Special presentations include Verdi's Nabucco as Westpac Opera in Concert, Bach's B minor Mass as the 2012 Choral Masterpiece and a Latin Fiesta rescuing Piazzolla from the Land of the Encore. And for something completely different ... May's Remix the Orchestra celebrates five years of working with South Auckland hip-hop artists.
The images that linger from the APO's publicity booklet are Adrian Malloch's photographs of audiences in thrall.
The New Zealand Symphony Orchestra again promotes its upcoming season with kitschy tableaux from Fantasyland.
Concerts are grouped around these silly scenes, from "The High Seas" to "The Board Walk", even if water is nowhere to be seen in Stravinsky's Firebird and Beethoven and Mahler's Seventh Symphonies have little to do with culture clash on the board walk.
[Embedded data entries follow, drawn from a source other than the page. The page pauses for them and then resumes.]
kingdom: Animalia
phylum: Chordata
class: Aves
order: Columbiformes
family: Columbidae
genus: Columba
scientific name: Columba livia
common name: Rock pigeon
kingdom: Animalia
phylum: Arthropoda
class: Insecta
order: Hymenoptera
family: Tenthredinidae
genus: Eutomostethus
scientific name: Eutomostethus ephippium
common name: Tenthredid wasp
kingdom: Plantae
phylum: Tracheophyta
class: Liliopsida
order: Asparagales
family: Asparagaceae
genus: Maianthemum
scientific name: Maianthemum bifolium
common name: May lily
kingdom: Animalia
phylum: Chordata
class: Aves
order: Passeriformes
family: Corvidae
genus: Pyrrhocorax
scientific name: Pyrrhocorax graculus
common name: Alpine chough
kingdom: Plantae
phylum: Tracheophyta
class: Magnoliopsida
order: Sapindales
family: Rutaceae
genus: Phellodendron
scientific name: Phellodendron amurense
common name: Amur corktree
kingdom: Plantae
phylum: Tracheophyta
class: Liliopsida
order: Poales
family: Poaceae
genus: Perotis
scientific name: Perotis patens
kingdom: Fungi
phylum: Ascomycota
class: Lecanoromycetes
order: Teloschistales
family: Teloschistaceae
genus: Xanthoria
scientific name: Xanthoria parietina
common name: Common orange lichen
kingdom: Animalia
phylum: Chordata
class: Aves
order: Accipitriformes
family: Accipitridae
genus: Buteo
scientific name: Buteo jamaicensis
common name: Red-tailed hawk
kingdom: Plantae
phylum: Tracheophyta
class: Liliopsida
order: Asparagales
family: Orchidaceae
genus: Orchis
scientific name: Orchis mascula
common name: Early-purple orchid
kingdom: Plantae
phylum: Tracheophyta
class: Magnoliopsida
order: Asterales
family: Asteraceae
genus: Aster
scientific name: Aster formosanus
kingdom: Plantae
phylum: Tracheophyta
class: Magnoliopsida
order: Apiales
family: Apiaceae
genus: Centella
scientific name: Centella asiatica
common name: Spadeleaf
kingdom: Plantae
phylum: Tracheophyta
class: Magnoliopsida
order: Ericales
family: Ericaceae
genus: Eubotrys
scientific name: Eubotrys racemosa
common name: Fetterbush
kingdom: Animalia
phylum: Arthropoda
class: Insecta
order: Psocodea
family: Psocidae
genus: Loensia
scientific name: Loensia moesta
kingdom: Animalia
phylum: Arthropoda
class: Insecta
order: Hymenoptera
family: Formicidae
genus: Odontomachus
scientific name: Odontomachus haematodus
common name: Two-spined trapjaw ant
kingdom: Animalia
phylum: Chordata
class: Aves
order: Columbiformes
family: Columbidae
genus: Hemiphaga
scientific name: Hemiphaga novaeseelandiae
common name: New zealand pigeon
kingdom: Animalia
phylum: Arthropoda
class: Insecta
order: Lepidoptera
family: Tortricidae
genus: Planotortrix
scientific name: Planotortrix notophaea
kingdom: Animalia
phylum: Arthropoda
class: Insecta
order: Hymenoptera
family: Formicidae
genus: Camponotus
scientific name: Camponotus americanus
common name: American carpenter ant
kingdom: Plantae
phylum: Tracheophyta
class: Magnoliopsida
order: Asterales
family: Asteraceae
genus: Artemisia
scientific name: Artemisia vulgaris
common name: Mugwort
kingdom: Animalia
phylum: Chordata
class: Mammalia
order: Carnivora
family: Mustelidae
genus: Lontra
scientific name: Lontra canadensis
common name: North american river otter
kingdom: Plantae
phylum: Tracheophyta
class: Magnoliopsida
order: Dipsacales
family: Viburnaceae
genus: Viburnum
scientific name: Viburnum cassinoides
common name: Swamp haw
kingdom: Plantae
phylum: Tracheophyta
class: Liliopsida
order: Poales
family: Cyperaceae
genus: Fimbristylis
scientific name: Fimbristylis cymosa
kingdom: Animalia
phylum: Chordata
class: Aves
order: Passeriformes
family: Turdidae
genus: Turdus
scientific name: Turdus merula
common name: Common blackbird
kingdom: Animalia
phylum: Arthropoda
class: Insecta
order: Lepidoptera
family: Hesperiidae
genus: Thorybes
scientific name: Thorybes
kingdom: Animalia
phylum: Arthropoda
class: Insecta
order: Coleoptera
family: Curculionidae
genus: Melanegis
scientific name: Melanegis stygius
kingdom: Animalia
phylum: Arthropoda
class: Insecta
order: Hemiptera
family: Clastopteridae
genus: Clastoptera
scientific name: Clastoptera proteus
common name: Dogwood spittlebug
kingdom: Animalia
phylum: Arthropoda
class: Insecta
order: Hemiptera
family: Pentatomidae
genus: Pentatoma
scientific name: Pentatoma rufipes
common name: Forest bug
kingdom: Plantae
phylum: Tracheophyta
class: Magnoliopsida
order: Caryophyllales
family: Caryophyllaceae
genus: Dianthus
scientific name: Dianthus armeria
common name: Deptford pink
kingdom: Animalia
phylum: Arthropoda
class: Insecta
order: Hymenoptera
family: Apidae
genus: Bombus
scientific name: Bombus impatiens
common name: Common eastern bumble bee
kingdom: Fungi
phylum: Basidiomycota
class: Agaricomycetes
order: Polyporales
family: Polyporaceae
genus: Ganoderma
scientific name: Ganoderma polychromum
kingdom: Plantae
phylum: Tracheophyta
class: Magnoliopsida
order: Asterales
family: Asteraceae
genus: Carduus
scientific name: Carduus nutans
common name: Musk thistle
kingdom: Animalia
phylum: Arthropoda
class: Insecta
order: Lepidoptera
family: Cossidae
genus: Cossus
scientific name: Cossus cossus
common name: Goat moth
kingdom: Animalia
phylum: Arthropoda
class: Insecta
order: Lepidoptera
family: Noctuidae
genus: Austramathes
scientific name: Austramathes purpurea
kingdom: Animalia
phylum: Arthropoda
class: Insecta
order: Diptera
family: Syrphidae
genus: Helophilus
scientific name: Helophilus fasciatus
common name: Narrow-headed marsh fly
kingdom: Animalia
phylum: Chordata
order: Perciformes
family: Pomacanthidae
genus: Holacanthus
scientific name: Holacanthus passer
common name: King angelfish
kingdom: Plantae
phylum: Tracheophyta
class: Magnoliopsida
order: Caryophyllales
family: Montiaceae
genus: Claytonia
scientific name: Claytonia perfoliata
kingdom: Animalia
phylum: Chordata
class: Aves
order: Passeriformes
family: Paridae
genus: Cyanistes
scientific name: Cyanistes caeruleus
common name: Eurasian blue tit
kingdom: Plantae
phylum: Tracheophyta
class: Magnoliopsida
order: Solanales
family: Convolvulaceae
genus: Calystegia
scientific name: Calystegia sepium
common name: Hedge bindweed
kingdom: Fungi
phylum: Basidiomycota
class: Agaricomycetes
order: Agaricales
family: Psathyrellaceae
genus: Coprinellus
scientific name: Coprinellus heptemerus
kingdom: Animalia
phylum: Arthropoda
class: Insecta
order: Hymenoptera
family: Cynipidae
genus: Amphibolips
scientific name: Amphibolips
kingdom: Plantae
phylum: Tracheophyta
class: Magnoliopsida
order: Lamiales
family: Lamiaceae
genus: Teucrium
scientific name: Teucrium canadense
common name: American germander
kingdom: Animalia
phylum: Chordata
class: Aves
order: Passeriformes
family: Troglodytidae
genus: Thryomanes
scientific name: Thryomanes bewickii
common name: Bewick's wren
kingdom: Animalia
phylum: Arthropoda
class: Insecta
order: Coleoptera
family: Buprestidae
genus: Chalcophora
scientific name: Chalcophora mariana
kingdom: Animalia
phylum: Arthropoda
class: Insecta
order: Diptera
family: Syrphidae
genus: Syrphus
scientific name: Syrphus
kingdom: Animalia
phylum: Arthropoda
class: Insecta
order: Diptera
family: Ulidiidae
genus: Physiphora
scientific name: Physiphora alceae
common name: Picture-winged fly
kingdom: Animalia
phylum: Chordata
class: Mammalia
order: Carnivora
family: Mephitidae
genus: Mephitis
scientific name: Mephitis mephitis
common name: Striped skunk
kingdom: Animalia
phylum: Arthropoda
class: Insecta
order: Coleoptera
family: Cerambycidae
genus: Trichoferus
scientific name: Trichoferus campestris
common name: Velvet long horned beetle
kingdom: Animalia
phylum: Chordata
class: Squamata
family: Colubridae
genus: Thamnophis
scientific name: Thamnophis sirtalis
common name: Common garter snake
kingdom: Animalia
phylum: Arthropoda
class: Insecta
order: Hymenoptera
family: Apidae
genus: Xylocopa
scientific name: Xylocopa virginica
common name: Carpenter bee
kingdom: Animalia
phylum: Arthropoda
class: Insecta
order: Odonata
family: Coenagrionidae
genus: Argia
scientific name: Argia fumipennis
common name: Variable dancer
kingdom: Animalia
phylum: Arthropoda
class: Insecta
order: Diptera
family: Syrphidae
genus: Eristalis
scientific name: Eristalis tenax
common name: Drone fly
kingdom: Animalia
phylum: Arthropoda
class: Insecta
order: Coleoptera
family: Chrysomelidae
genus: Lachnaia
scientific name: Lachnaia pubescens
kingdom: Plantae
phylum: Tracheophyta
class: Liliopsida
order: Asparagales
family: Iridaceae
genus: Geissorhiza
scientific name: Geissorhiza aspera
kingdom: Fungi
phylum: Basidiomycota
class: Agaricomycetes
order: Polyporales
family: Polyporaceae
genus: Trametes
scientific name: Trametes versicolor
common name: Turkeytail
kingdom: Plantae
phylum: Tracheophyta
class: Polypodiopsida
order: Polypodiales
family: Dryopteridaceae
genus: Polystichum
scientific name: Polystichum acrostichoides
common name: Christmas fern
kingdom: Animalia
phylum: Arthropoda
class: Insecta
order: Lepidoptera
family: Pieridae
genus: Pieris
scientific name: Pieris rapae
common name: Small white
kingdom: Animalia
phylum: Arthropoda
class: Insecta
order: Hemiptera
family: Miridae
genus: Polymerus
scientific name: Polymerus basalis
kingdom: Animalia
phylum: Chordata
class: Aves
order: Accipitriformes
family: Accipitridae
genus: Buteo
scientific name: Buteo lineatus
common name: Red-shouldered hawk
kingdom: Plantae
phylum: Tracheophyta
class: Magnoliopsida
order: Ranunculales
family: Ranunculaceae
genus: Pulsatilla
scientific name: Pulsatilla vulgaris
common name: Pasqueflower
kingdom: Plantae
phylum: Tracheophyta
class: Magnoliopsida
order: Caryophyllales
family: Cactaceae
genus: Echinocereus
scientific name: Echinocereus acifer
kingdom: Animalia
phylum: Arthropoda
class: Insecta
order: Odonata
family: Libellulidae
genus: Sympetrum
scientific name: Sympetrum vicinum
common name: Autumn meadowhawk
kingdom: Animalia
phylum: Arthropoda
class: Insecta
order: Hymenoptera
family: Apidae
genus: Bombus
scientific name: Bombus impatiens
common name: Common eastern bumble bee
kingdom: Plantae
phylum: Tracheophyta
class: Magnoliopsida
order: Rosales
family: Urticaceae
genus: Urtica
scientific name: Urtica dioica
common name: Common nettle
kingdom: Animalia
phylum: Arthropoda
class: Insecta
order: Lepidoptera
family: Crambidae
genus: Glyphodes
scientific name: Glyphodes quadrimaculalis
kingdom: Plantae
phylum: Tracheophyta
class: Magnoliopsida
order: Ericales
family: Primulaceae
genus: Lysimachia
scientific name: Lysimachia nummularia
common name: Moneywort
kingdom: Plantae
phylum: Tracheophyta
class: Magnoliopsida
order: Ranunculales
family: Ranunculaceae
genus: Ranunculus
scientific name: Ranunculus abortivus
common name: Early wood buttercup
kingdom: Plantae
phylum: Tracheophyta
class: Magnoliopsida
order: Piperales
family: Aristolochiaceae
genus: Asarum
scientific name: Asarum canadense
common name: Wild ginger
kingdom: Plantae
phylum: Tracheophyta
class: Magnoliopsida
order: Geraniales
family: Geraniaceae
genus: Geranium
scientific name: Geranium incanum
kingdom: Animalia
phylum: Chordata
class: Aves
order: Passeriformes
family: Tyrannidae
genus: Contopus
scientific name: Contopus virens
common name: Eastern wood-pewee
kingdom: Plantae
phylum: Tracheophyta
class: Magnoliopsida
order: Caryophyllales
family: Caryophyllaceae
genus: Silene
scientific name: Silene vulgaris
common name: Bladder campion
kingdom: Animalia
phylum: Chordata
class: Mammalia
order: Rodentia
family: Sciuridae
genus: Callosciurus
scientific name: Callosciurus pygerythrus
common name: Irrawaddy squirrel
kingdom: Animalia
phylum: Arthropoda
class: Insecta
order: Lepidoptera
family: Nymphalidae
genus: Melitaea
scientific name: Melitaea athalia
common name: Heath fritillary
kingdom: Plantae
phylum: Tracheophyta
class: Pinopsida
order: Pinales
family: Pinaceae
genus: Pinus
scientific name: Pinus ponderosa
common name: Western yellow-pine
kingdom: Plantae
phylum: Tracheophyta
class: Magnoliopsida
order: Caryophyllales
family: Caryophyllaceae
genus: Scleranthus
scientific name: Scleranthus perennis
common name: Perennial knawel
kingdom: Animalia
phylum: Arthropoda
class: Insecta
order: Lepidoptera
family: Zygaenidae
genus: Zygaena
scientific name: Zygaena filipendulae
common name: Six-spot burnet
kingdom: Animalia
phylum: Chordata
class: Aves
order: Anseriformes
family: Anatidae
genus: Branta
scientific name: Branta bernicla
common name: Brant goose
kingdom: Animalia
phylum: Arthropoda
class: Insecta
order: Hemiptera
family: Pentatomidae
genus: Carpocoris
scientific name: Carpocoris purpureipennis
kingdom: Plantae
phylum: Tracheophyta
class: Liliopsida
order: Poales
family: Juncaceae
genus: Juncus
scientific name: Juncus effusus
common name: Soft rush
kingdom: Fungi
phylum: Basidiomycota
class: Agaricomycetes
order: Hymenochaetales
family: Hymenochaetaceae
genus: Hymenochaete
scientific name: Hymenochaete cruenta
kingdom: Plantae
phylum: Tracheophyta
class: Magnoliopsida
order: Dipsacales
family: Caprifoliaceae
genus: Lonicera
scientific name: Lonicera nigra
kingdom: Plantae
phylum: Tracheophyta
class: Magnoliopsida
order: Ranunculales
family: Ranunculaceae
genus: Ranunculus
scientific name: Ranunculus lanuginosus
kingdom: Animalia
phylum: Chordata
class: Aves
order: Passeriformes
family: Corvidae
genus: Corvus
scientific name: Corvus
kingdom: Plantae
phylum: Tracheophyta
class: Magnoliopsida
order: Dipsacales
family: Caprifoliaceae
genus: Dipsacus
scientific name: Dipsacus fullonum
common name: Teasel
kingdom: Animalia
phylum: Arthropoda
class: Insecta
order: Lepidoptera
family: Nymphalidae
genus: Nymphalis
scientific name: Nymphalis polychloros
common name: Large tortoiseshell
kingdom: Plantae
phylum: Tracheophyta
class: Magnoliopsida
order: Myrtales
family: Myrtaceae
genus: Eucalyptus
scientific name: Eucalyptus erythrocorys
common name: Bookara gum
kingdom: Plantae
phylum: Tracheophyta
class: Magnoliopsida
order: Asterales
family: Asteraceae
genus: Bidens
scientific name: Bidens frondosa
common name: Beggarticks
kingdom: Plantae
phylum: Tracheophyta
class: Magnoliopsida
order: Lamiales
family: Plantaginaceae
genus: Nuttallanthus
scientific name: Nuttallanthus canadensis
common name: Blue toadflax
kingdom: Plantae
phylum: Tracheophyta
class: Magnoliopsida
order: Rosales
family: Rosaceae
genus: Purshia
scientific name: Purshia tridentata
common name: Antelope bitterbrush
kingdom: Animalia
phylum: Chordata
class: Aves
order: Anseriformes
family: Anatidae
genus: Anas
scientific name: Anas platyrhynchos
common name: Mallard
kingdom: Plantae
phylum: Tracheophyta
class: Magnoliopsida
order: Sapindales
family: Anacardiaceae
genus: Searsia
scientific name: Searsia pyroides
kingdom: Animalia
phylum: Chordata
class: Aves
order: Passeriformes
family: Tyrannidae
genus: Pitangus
Name soloists include Lynn Harrell, returning with Elgar's Cello Concerto 10 years after Annie Goldson filmed it on his last visit, and pianist Stephen Hough bringing us another of his dashing Saint-Saens concertos.
A new name to watch out for is Canadian soprano Measha Brueggergosman singing Mahler and Chausson.
Spectacle is guaranteed when David Zinman conducts Strauss' Alpine Symphony in May and Simone Young the Bruckner Fifth two months later.
Some New Zealand music gets to nestle alongside Beethoven and Mahler - Ross Harris' song-cycle The Floating Bride, The Crimson Village is paired with the chintzy chinoiserie of the Yellow River Concerto to celebrate Chinese New Year and, in April, Pietari Inkinen graduates from Lilburn's Aotearoa Overture to the composer's Third Symphony.
Next year's Made in New Zealand selection lives up to its Wonderland title with a new Concerto for String Quartet by Lyell Cresswell, Chris Cree Brown's Celestial Bodies and mezzo Helen Medlyn in Gillian Whitehead's Alice.
The NZSO follows up the APO's Das Rheingold this year with a no-expenses-spared concert performance of Die Walkure which promises a Valhalla of stars headed by Simon O'Neill in a night "full of love, infidelity, abandonment and incest" - a scenario not quite done justice in a spread of bodacious babes from the orchestra as fantasical Valkyries atop snarling wolves.
NBR New Zealand Opera's glowing achievement for next year is a homegrown opera, even if Aucklanders will have to travel to Wellington's International Arts Festival to see Jenny McLeod's Hohepa.
This story of a Maori-Pakeha friendship set against the Land Wars should be well worth the trip, with the charismatic Phillip Rhodes in the title role and the redoubtable Martin Snell as Governor Grey.
June's Rigoletto seems a safe choice, too soon after the company's 2004 production, although Warwick Fyfe's malevolent Tonio in this year's Pagliacci suggests he'll be a scene-stealer in the title role.
September's The Bartered Bride, sung in English, promises some lively comic theatre from a cast including Anna Leese, Andrew Glover and Conal Coad.
Chamber Music New Zealand continues to provide for those who prefer the more intimate musical experience, starting the year with the legendary I Musici.
The Takacs and Enso quartets are the main overseas artists, both with programmes that will have many considering a trip to Hamilton to complement the Auckland concert.
CMNZ has always looked after the local at every level, from its secondary school competition through to its touring roster. This year, soprano Madeleine Pierard's recital programme includes Berg's Seven Early Songs and pianist Michael Houstoun is offering Beethoven's mighty Diabelli Variations as a solo turn, as well as touring with Sergey Malov, winner of this year's Michael Hill International Violin Competition.